The CFD analyses using HR-MRA revealed significantly low WSS and WSSG values of the ipsilesional LSAs compared with that of the contralesional side in patients with LSA-territory infarcts, suggesting that fluid dynamic factors of LSAs can be one of the risk factors for LSA-territory infarctions.
外侧纹状动脉(LSA)区域的梗死可由多种病理变化引起,包括脂肪透明变性和微动脉粥样硬化。然而,这些变化的流体动力学效应尚不清楚。因此,我们通过计算流体动力学(CFD)分析研究了 LSA 的流体动力学指标是否在急性缺血性脑卒中患者中发生改变。
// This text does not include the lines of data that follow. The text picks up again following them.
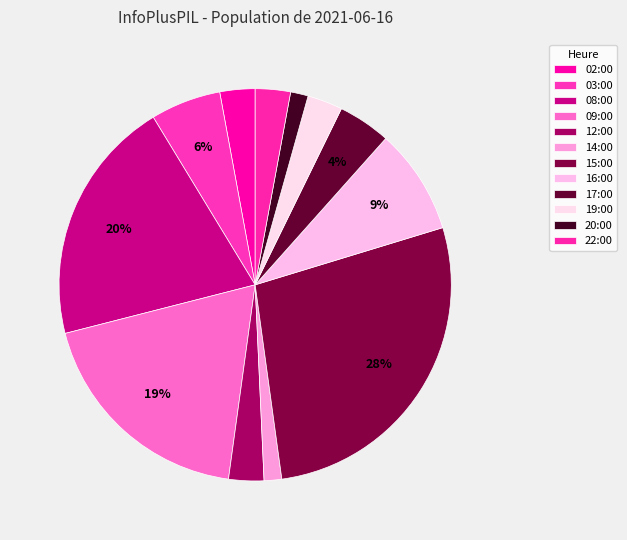

How many segments does this pie chart have?

12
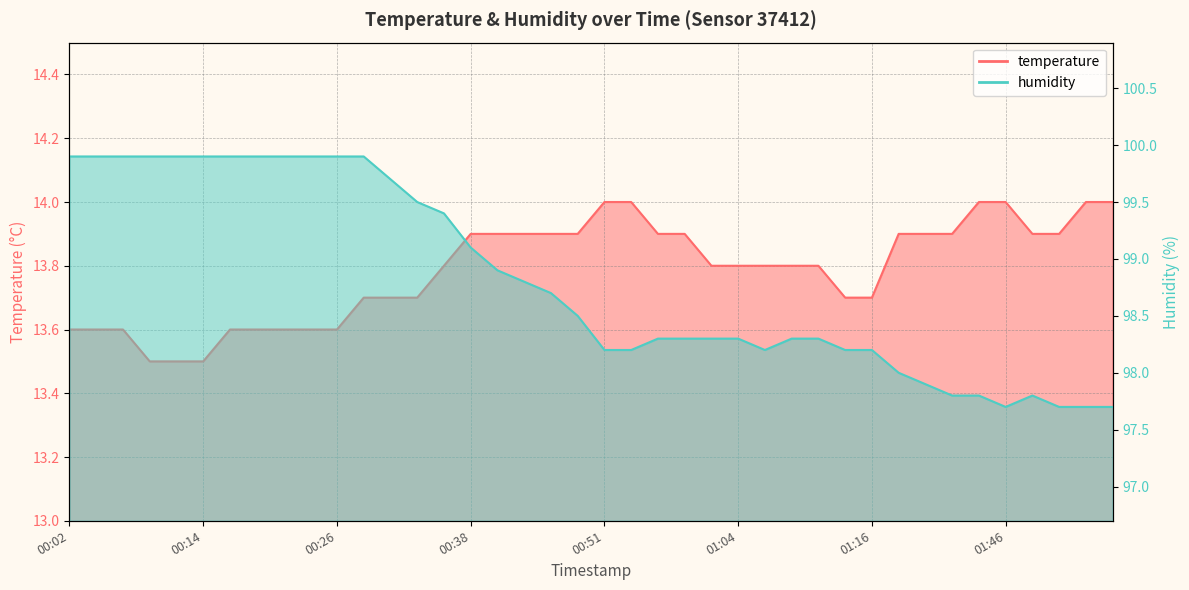

What is the average value of the temperature series?

13.8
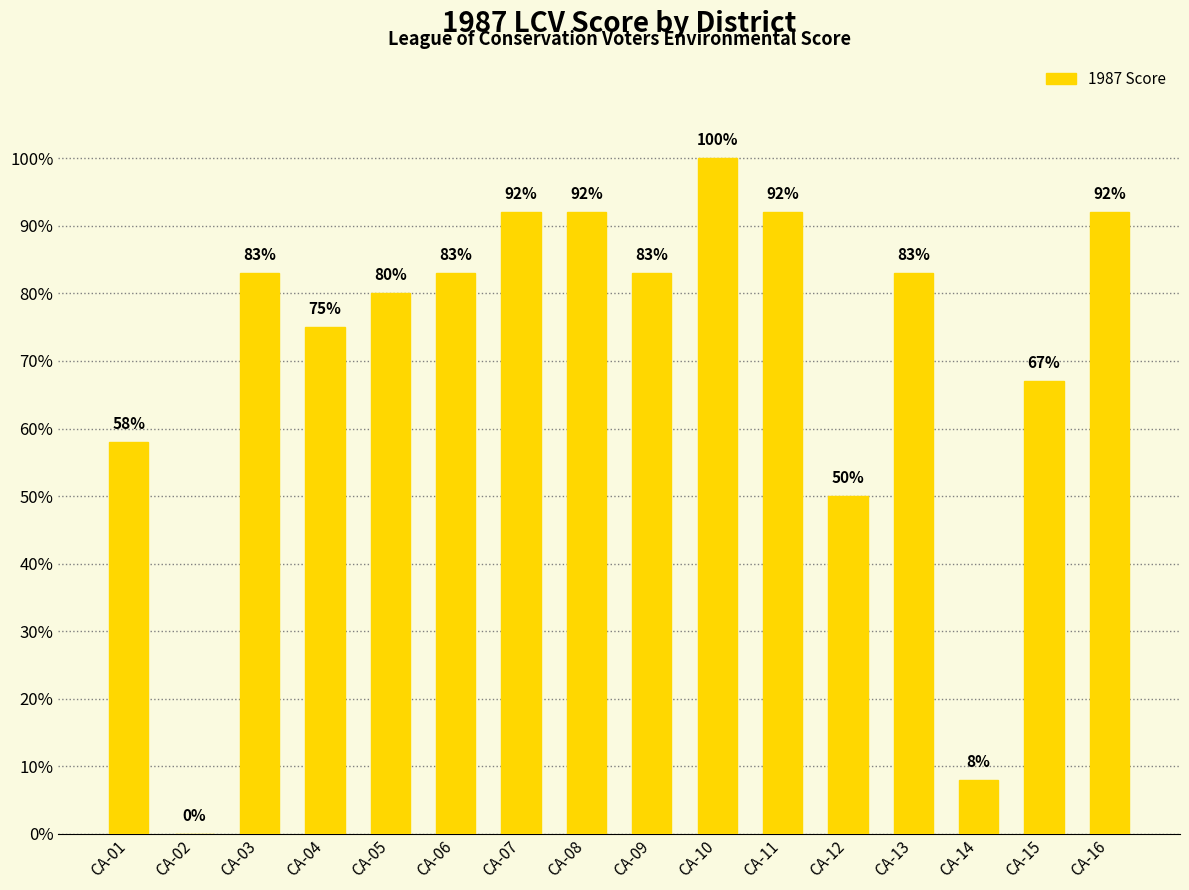

How many categories are shown in the chart?

16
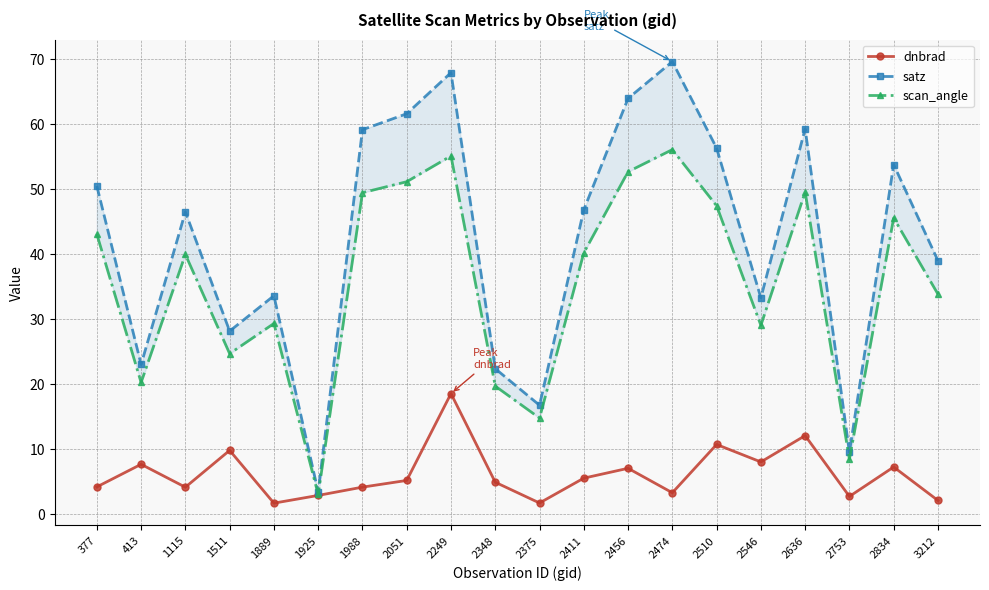

True or false: scan_angle and satz intersect in this chart.

False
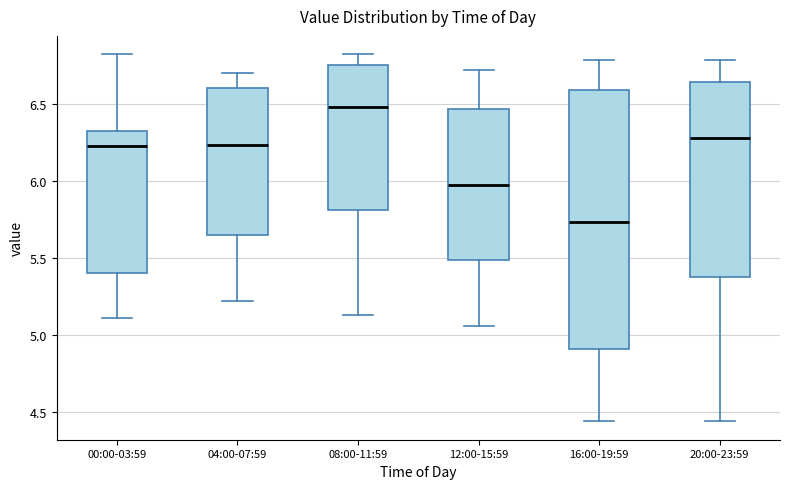

Reading left to right, read every box against the y-axis: the position of its median line, the range the box covers, and the ends of its whiskers. The values are not printed on the chart, so give them approximately, as read against the axis.

00:00-03:59: median 6.25, box 5.40 to 6.35, whiskers 5.10 to 6.80
04:00-07:59: median 6.25, box 5.65 to 6.60, whiskers 5.20 to 6.70
08:00-11:59: median 6.50, box 5.80 to 6.75, whiskers 5.15 to 6.80
12:00-15:59: median 6.00, box 5.50 to 6.45, whiskers 5.05 to 6.70
16:00-19:59: median 5.75, box 4.90 to 6.60, whiskers 4.45 to 6.80
20:00-23:59: median 6.30, box 5.40 to 6.65, whiskers 4.45 to 6.80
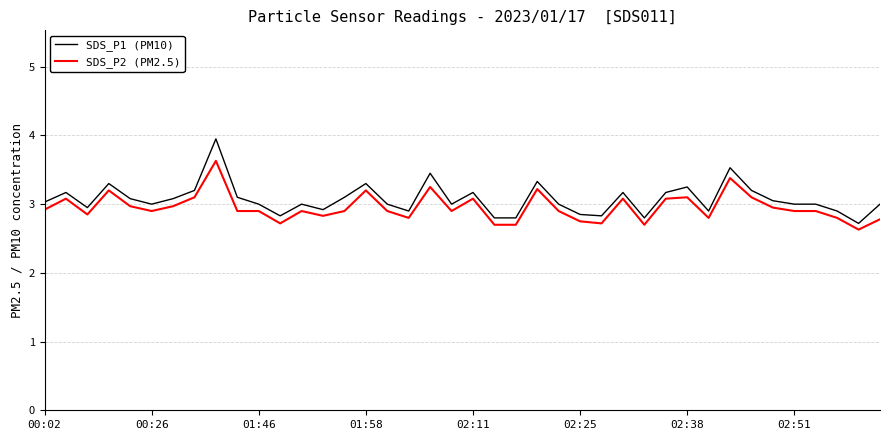

List the series in order of their peak value, lowest first.

SDS_P2 (PM2.5), SDS_P1 (PM10)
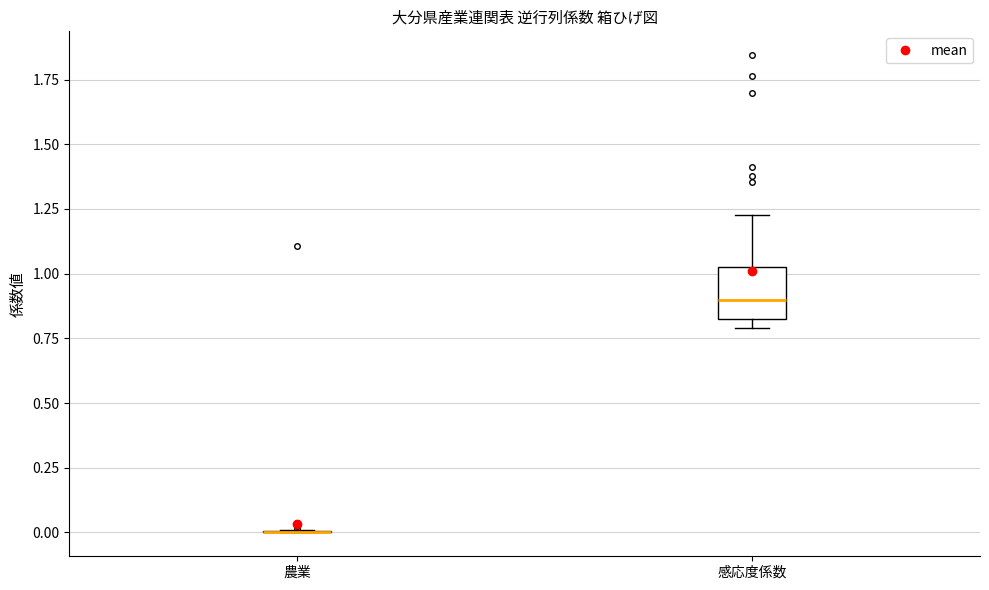

Comparing the boxes themselves (not the whiskers), which one is the tallest?

感応度係数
51 例局限于基底节和/或放射冠的急性缺血性脑卒中患者在 7T 行高分辨率磁共振血管造影(HR-MRA)。我们进行 CFD 分析以获得包括壁面切应力(WSS)、WSS 梯度(WSSG)和流速(FV)在内的指标,并比较了 LSA 或非 LSA 区域梗死患者患侧和对侧 LSA 之间的这些值。
在 LSA 区域梗死的患者中,患侧 LSA 的 WSS、WSSG 和 FV 值明显低于对侧 LSA(P =.01-.03),而近端大脑中动脉的这些值无明显侧别差异。相比之下,在非 LSA 区域梗死的患者中,这些指标在患侧和对侧之间无明显侧别差异。
使用 HR-MRA 的 CFD 分析显示,与对侧 LSA 相比,LSA 区域梗死患者患侧 LSA 的 WSS 和 WSSG 值明显较低,提示 LSA 的流体动力学因素可能是 LSA 区域梗死的危险因素之一。